%CPU utilization is a lie

141 comments

·September 3, 2025

morning-coffee

The lie is that hyper thread "cores" are equal to real "cores". Maybe this is what happens when an over 20-year old technology (hack) becomes ubiquitous and gets forgotten about? (We have to rediscover why our performance measurements don't seem to make sense?)

Utilization is not a lie, it is a measurement of a well-defined quantity, but people make assumptions to extrapolate capacity models from it, and that is where reality diverges from expectations.

Hyperthreading (SMT) and Turbo (clock scaling) are only a part of the variables causing non-linearity, there are a number of other resources that are shared across cores and "run out" as load increases, like memory bandwidth, interconnect capacity, processor caches. Some bottlenecks might come even from the software, like spinlocks, which have non-linear impact on utilization.

Furthermore, most CPU utilization metrics average over very long windows, from several seconds to a minute, but what really matters for the performance of a latency-sensitive server happens in the time-scale of tens to hundreds of milliseconds, and a multi-second average will not distinguish a bursty behavior from a smooth one. The latter has likely much more capacity to scale up.

Unfortunately, the suggested approach is not that accurate either, because it hinges on two inherently unstable concepts

> Benchmark how much work your server can do before having errors or unacceptable latency.

The measurement of this is extremely noisy, as you want to detect the point where the server starts becoming unstable. Even if you look at a very simple queueing theory model, the derivatives close to saturation explode, so any nondeterministic noise is extremely amplified.

--- Requirement 1 ---
Translate this sentence from the thread on CPU utilization into Spanish: "Utilization is not a lie, it is a measurement of a well-defined quantity, but people make assumptions to extrapolate capacity models from it, and that is where reality diverges from expectations."
--- Requirement 2 ---
In the CPU utilization thread, why is it so noisy to benchmark how much work a server can do before it shows errors or unacceptable latency? Answer in one to three sentences.
--- Requirement 3 ---
Write the next part of the CPU utilization thread, picking up after its final sentence.

--- Entries supplied ---

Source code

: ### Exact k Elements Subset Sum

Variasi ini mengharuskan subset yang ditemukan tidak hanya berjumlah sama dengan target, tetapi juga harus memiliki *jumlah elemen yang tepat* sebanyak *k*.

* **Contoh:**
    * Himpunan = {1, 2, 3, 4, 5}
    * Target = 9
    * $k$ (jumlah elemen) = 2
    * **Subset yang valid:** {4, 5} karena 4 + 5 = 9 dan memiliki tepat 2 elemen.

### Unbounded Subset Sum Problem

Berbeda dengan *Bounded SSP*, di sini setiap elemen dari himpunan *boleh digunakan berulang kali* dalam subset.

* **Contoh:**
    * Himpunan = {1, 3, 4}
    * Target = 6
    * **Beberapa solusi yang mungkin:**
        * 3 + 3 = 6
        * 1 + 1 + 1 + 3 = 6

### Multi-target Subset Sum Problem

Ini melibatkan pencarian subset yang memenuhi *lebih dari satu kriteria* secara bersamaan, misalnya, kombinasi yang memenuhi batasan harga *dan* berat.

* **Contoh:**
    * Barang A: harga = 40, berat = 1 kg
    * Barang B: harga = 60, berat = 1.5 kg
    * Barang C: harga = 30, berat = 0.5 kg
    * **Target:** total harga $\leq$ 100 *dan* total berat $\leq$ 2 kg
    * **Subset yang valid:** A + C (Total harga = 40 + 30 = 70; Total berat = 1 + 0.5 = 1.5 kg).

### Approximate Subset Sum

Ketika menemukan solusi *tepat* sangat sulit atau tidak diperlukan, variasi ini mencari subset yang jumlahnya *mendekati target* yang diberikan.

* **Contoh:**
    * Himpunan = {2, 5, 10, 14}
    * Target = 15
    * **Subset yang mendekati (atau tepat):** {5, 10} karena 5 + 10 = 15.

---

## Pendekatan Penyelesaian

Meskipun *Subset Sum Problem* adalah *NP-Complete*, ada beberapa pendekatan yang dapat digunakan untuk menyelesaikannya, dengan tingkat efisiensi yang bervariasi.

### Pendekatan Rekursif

--- Your response 1 ---
La utilización no es una mentira; es la medición de una magnitud bien definida, pero la gente hace suposiciones para extrapolar modelos de capacidad a partir de ella, y ahí es donde la realidad se aparta de las expectativas.

--- Your response 2 ---
The benchmark has to detect the point where the server starts becoming unstable. Even in a very simple queueing theory model, the derivatives close to saturation explode, so any nondeterministic noise is greatly amplified.

--- Your response 3 ---
> Report how much work your server is currently doing.

There is rarely a stable definition of "work". Is it RPS? Request cost can vary even throughout the day. Is it instructions? Same, the typical IPC can vary.

Ultimately, the confidence intervals you get from the load testing approach might be as large as what you can get from building an empirical model from utilization measurement, as long as you measure your utilization correctly.

eklitzke

I agree. If you actually know what you're doing you can use perf and/or ftrace to get highly detailed processor metrics over short periods of time, and you can see the effects of things like CPU stalls from cache misses, CPU stalls from memory accesses, scheduler effects, and many other things. But most of these metrics are not very actionable anyway (the vast majority of people are not going to know what to do with their IPC or cache hit or branch hit numbers).

What most people care about is some combination of latency and utilization. As a very rough rule of thumb, for many workloads you can get up to about 80% CPU utilization before you start seeing serious impacts on workload latency. Beyond that you can increase utilization but you start seeing your workload latency suffer from all of the effects you mentioned.

To know how much latency is impacted by utilization you need to measure your specific workload. Also, how much you care about latency depends on what you're doing. In many cases people care much more about throughput than latency, so if that's the top metric then optimize for that. If you care about application latency as well as throughput then you need to measure both of those and decide what tradeoffs are acceptable.

tracker1

> There is rarely a stable definition of "work". Is it RPS? Request cost can vary even throughout the day. Is it instructions? Same, the typical IPC can vary.

I think this is probably one of the most important points... similarly, is this public facing work dealing with any kind of user request, or is it simply crunching numbers/data to build an AI model from a stable backlog/queue?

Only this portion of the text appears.